作品概要
《ウジェーヌ・ボックの肖像》は、画家のフィンセント・ファン・ゴッホによって制作された作品。制作年は1888年から1888年で、オルセー美術館に所蔵されている。

ウジェーヌ・ボックはベルギー出身の画家・詩人である。ゴッホは南仏アルル滞在時代に弟のテオドルスを通じてボックと知り合い、本作品は1888年8月?9月に描かれた作品として知られている。
星空の背景
作品の背景にはまるで星空を思わせるような深い青色に黄色と白い点が散りばめられており、ボックは神秘的な姿で描かれている。背景の青色と黄色と白い星と共鳴して光を放っているようにも見える。
この星空は、《夜のカフェテラス》以降、ゴッホ作品にしばしば登場するモチーフだが、肖像画の背景に使われたことは珍しい。

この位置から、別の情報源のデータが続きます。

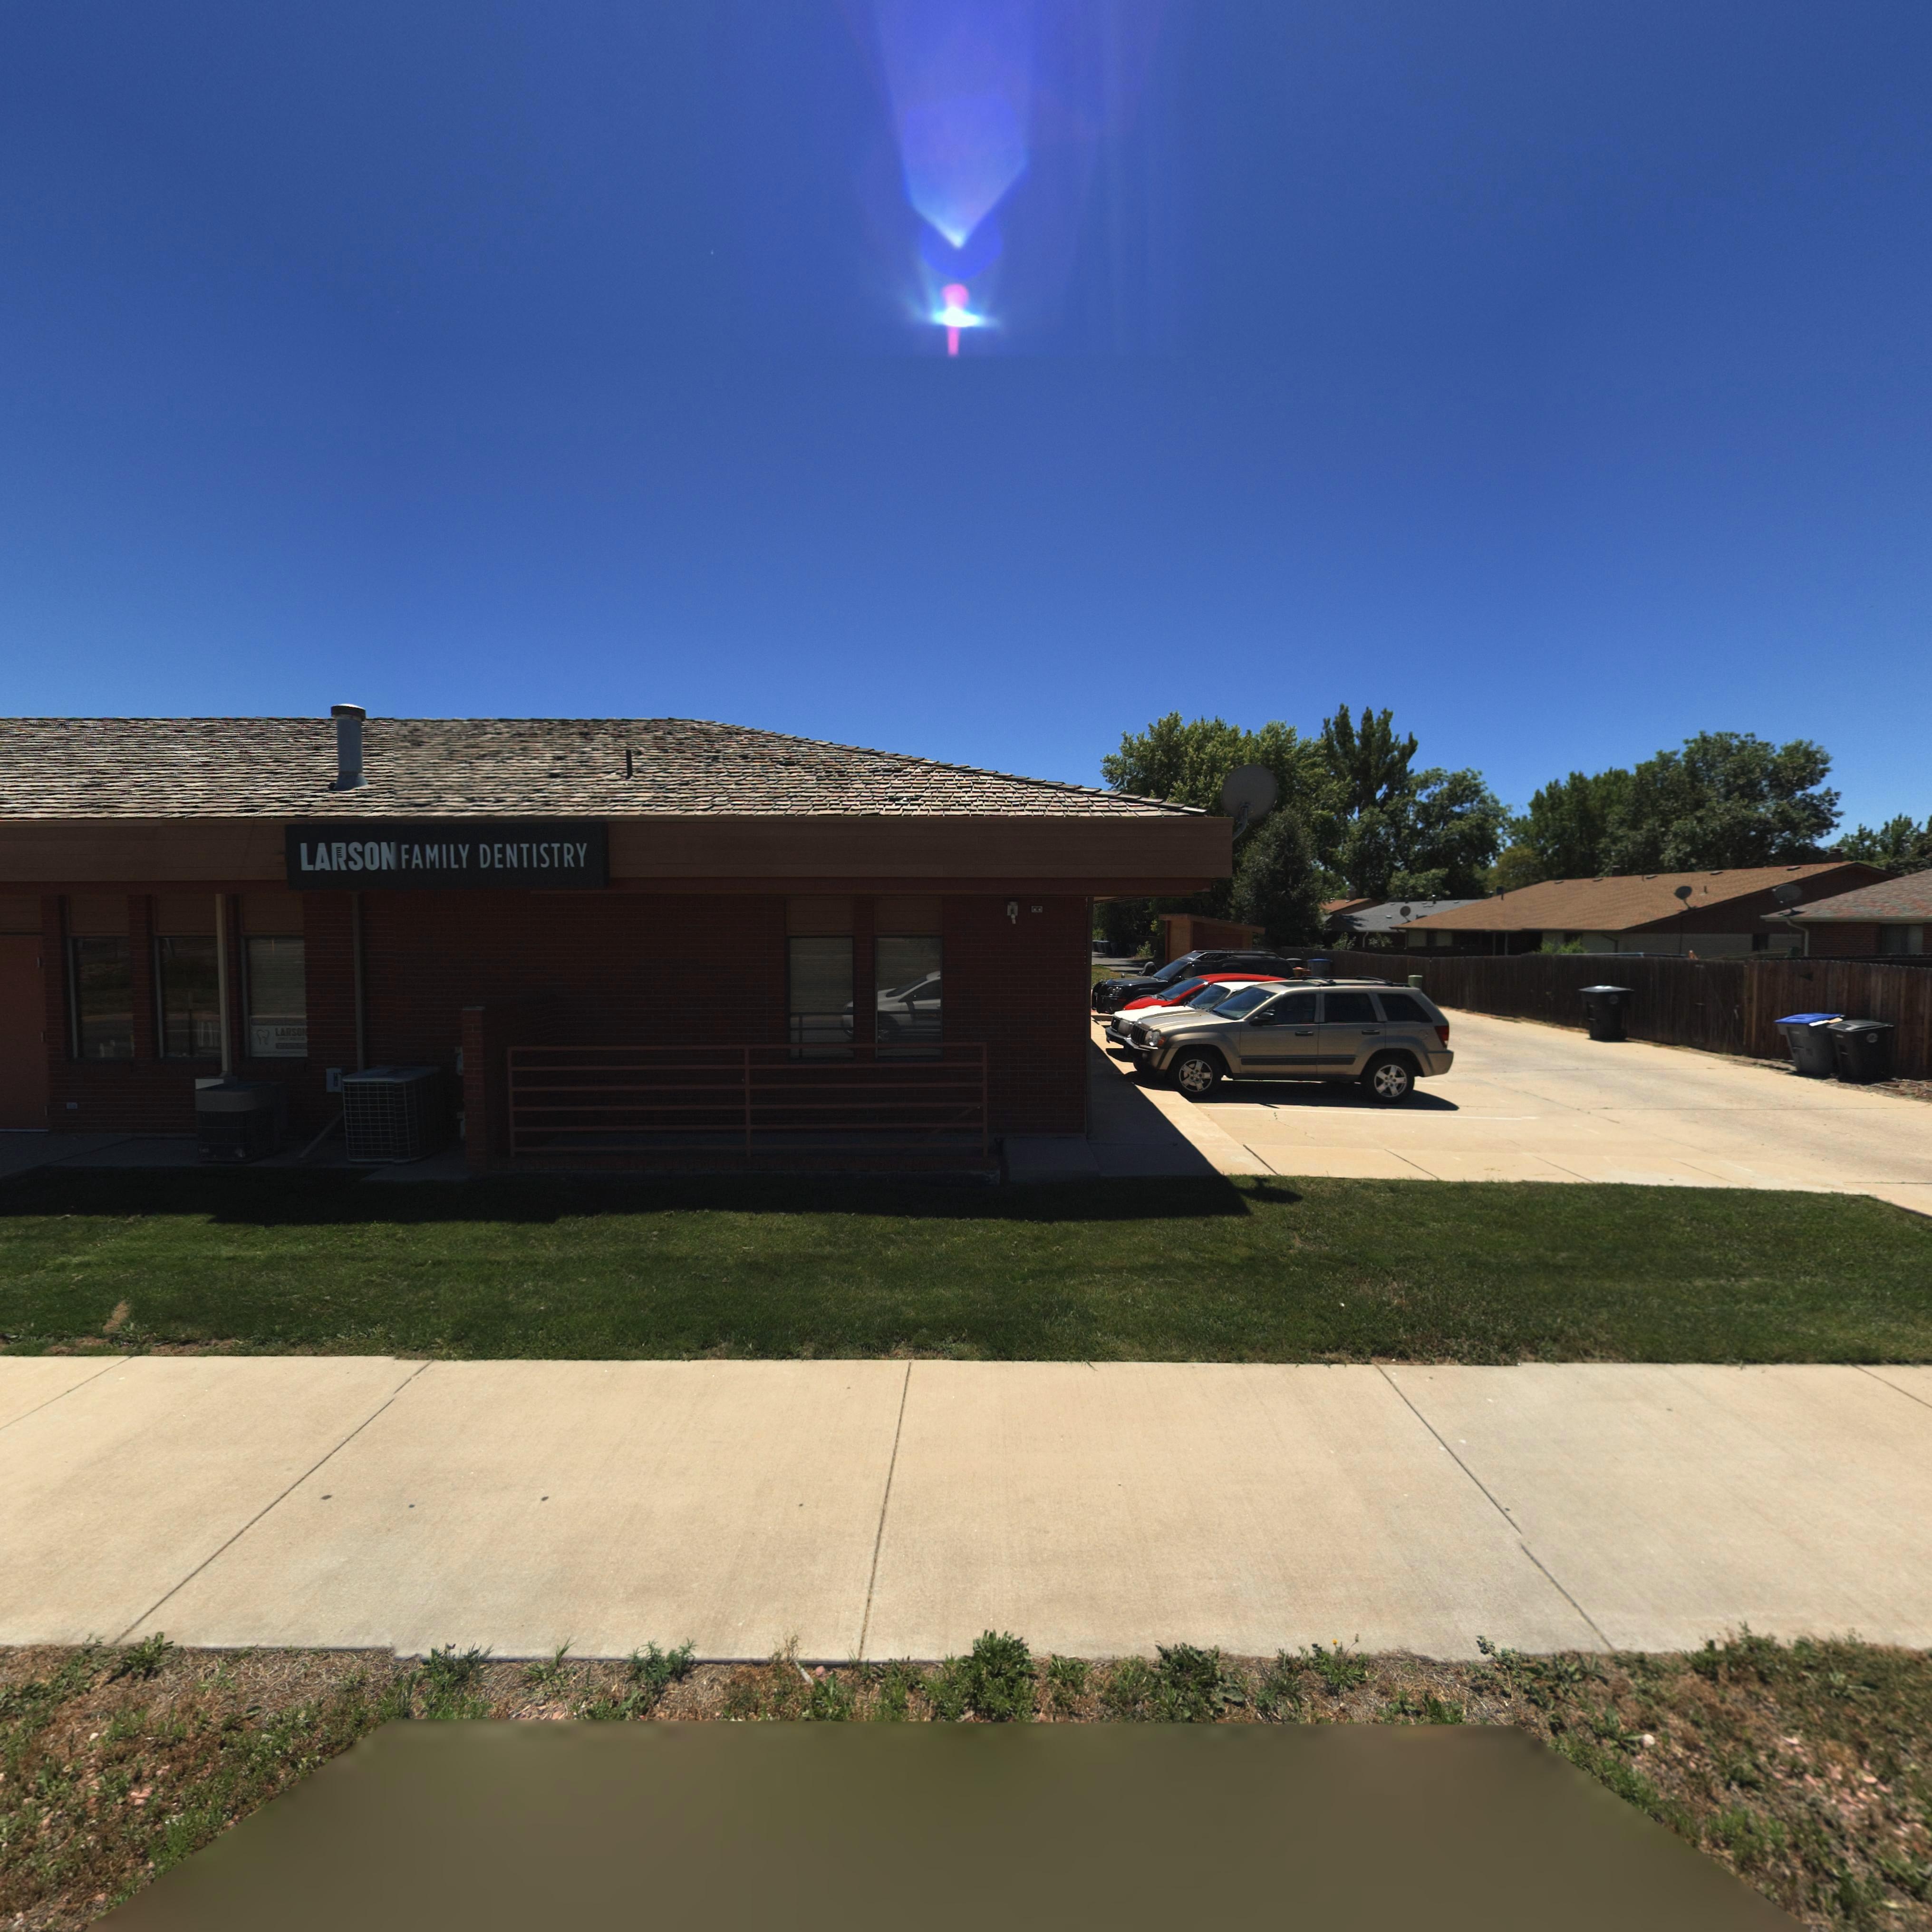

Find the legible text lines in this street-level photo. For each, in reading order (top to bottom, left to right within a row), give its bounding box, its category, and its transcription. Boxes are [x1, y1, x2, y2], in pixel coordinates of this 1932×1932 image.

[301, 841, 588, 871] BusinessName: LARSON FAMILY DESTISTRY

ボックの視線は観る者へ向けられているが、どこか別の物を見ているようでもある。またボックが着用している衣服は当時ではかなり近代的なものであり、黄色みがかったスーツに赤と緑のネクタイで、背景の青色と見事に対比している。ここでもゴッホが得意とする補色関係が使われているのだ。更にボックの頭部は黄色く縁取りされており、それが作品に存在感と輝きを与えている。
ゴッホによる評
ゴッホはボックと本作品について次のような言葉を残している。「彼はダンテを思わせるような風貌の持ち主で、オラニエ公ウィレム1世時代のフランドルの紳士貴族を連想させる。彼が親切な男でも誰も驚かないだろう。そして彼は無限の空間の中に輝く蒼白い星の神秘的な光に包まれるのだ。」
本作品で注目すべき点は、肖像画としての類稀な象徴性にあるのだ。